Yup. I work in robotics.
I try to isolate the actual hardware interaction layer so that for testing you can mock the driver and hardware in one piece. Of course that does not test the driver. With any luck, the driver is pretty stable once it works, though. And the driver+hardware piece can have it's own (physical) test bench so that at least manual testing is, well maybe not efficient, but at least not painful.
Simulators are great but not always available. Or are too much work to get going.
One configuration often used for robots is the "boneless chicken". Take a bench, and bolt all the guts down to it in a configuration where they are easy to probe. Put the wheel motors someplace safe, with a synthetic load like a pony brake. Of course you can't test the nav stack that way. (I once interviewed a firmware engineer who was coming off of the Juicero shutdown -- say what you want about Juicero, but from the sounds of it their boneless chicken was outstanding, even integrated into the CI automation pipeline.
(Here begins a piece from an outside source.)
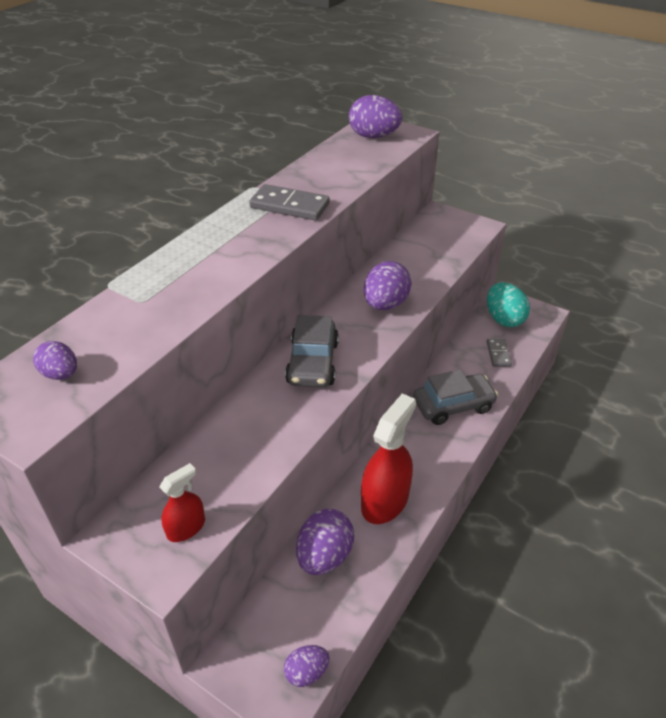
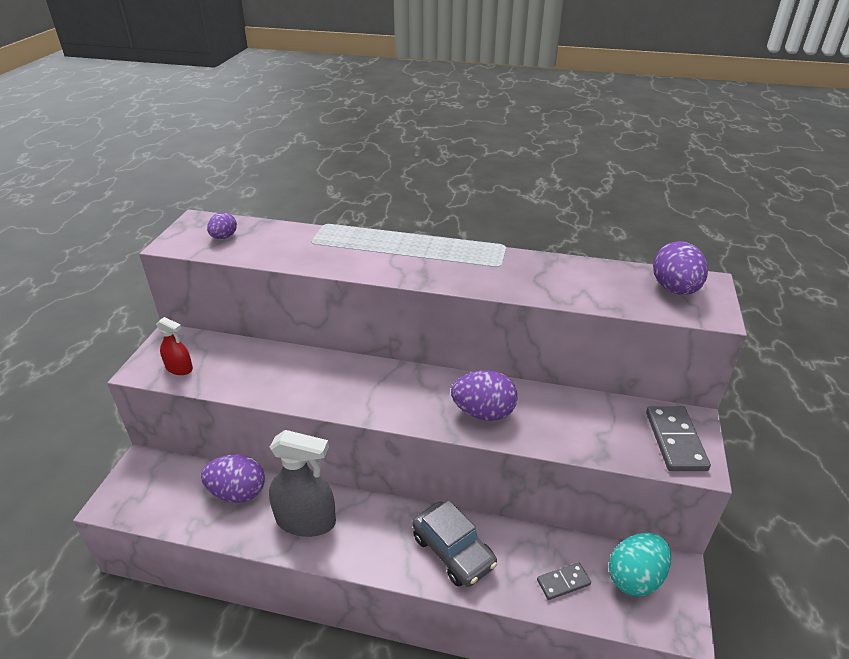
camera: 70 degrees right, 5 degrees down
grey domino [249,184,330,221] -> grey domino moved to [646,406,711,471]
purple egg [284,645,330,687] -> none
grey car [285,315,339,387] -> none
red spray bottle [361,393,416,524] -> grey spray bottle [269,430,336,537]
Of course, they didn't have the nav problem).
Speaking of nav, I once saw a warehouse robot company's nav PR test micro-warehouse. Not the full test warehouse, just a 500 square foot or so area dedicated to testing nav PR's. It was integrated with CI automation. I could tell from the accumulated tire marks on the floor that they had nav pretty much nailed.
I have done several robot-to-elevator interfaces (probably more than anyone else). In the end, final testing always required something akin to a few midnight to 4 AM test blocks on the real elevator. And then of course as you point out:
> the whole system has a ton of potential interactions that are hard to write test cases for.
They often don't show up until the system is under load.